“For a long time I’ve loved movies whose ebbs and flows are driven by needle drops,” director Trey Edward Shults told MovieMaker in Los Angeles during the opening weekend of his third feature Waves, a stirring family drama with a musical soul. Because of Shults’ approach, the Waves soundtrack is unlike any other, and he broke it down for us track-by- track.
A music-hungry teen in high school, Shults gravitated to soundtrack-guided films like Dazed and Confused, American Graffiti, Boogie Nights, or Goodfellas.
“When the songs can feel honest to the world and the characters, not only do they move the movie rhythmically and musically, but they also works on another level to bring you closer to those characters and their world,” he added. For Waves, he assembled a long, emotionally resonant playlist and listened to it as he wrote each scene, following the order of the songs to build his affecting narrative.
What resulted from this sensorial process was an unorthodox screenplay that had music embedded into it, with buttons for the tracks to play. (It also had different font sizes, color descriptions, aspect ratio references, and explanations for how the camera would navigate the spaces.) These elements, says Shults, were in place to capture the sprit of the film in the Waves screenplay, “make it read viscerally,” and give the reader a sense of how the cinematic experience would feel.

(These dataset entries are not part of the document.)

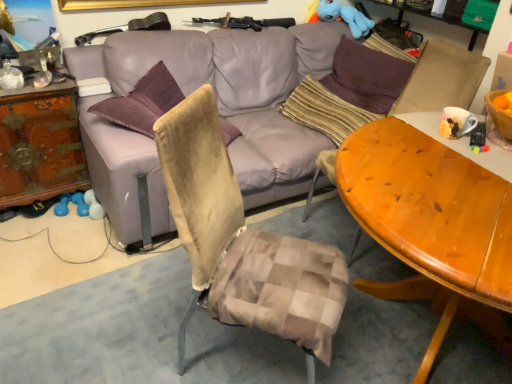
Locate an element on the screen. The height and width of the screenshot is (384, 512). purple fabric pillow at upper right, which appears as the first pillow when viewed from the right is located at coordinates (367, 76).

What is the approximate height of translucent glass bottle at upper left?

It is 3.79 inches.

The width and height of the screenshot is (512, 384). Find the location of `purple fabric pillow at upper right, which appears as the first pillow when viewed from the right`. purple fabric pillow at upper right, which appears as the first pillow when viewed from the right is located at coordinates (367, 76).

Is wooden carved dresser at left in front of or behind purple leather couch at center in the image?

Visually, wooden carved dresser at left is located behind purple leather couch at center.

Which of these two, wooden carved dresser at left or purple leather couch at center, is smaller?

wooden carved dresser at left.

Is wooden carved dresser at left wider than purple leather couch at center?

Incorrect, the width of wooden carved dresser at left does not surpass that of purple leather couch at center.

From the picture: From the image's perspective, is purple fabric pillow at upper right, which is the second pillow from left to right, above or below striped fabric pillow at center, arranged as the 1th pillow when viewed from the left?

Based on their image positions, purple fabric pillow at upper right, which is the second pillow from left to right, is located above striped fabric pillow at center, arranged as the 1th pillow when viewed from the left.

Can you confirm if purple fabric pillow at upper right, which appears as the first pillow when viewed from the right, is taller than striped fabric pillow at center, which is the second pillow from right to left?

Correct, purple fabric pillow at upper right, which appears as the first pillow when viewed from the right, is much taller as striped fabric pillow at center, which is the second pillow from right to left.

Which of these two, purple fabric pillow at upper right, which is the second pillow from left to right, or striped fabric pillow at center, which is the second pillow from right to left, is thinner?

With smaller width is striped fabric pillow at center, which is the second pillow from right to left.

Which is more to the left, purple fabric pillow at upper right, which is the second pillow from left to right, or striped fabric pillow at center, arranged as the 1th pillow when viewed from the left?

striped fabric pillow at center, arranged as the 1th pillow when viewed from the left, is more to the left.

Are translucent glass bottle at upper left and wooden carved dresser at left making contact?

No, translucent glass bottle at upper left is not next to wooden carved dresser at left.

Is translucent glass bottle at upper left turned away from wooden carved dresser at left?

No, wooden carved dresser at left is not at the back of translucent glass bottle at upper left.

Considering the sizes of translucent glass bottle at upper left and wooden carved dresser at left in the image, is translucent glass bottle at upper left bigger or smaller than wooden carved dresser at left?

Considering their sizes, translucent glass bottle at upper left takes up less space than wooden carved dresser at left.

From a real-world perspective, which object rests below the other?

In real-world perspective, wooden carved dresser at left is lower.

Considering the positions of objects wooden carved dresser at left and brown fabric swivel chair at right in the image provided, who is more to the right, wooden carved dresser at left or brown fabric swivel chair at right?

brown fabric swivel chair at right.

From the image's perspective, between wooden carved dresser at left and brown fabric swivel chair at right, who is located below?

brown fabric swivel chair at right is shown below in the image.

Who is bigger, brown fabric swivel chair at right or wooden carved dresser at left?

Bigger between the two is brown fabric swivel chair at right.

Which point is more forward, (467, 101) or (46, 180)?

The point (467, 101) is in front.

Is brown fabric swivel chair at right not within wooden carved dresser at left?

brown fabric swivel chair at right is positioned outside wooden carved dresser at left.

Consider the image. Relative to wooden carved dresser at left, is brown fabric swivel chair at right in front or behind?

brown fabric swivel chair at right is in front of wooden carved dresser at left.

Are matte ceramic mug at upper right and blue plush toy at upper right beside each other?

No, matte ceramic mug at upper right is not touching blue plush toy at upper right.

Considering the relative sizes of matte ceramic mug at upper right and blue plush toy at upper right in the image provided, is matte ceramic mug at upper right thinner than blue plush toy at upper right?

Yes.

What's the angular difference between matte ceramic mug at upper right and blue plush toy at upper right's facing directions?

matte ceramic mug at upper right and blue plush toy at upper right are facing 97.2 degrees away from each other.

Does point (465, 124) come behind point (313, 4)?

No, (465, 124) is in front of (313, 4).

“Every song was so important. I just wanted to do them justice and hopefully the artist would be proud to have it in there,” notes Shults, who wrote letters to performers, and sometimes even cuts or scenes synched to music, with the purpose of obtaining the rights for the three dozen songs featured in his script. Going with similar or alternative options would have wrecked havoc on his painstakingly curated collection of tunes and the entire production, given how much he interwove his story and music for Waves.
“A story is being told from track to track if you lay them out in order with the arc of the film,” he explained.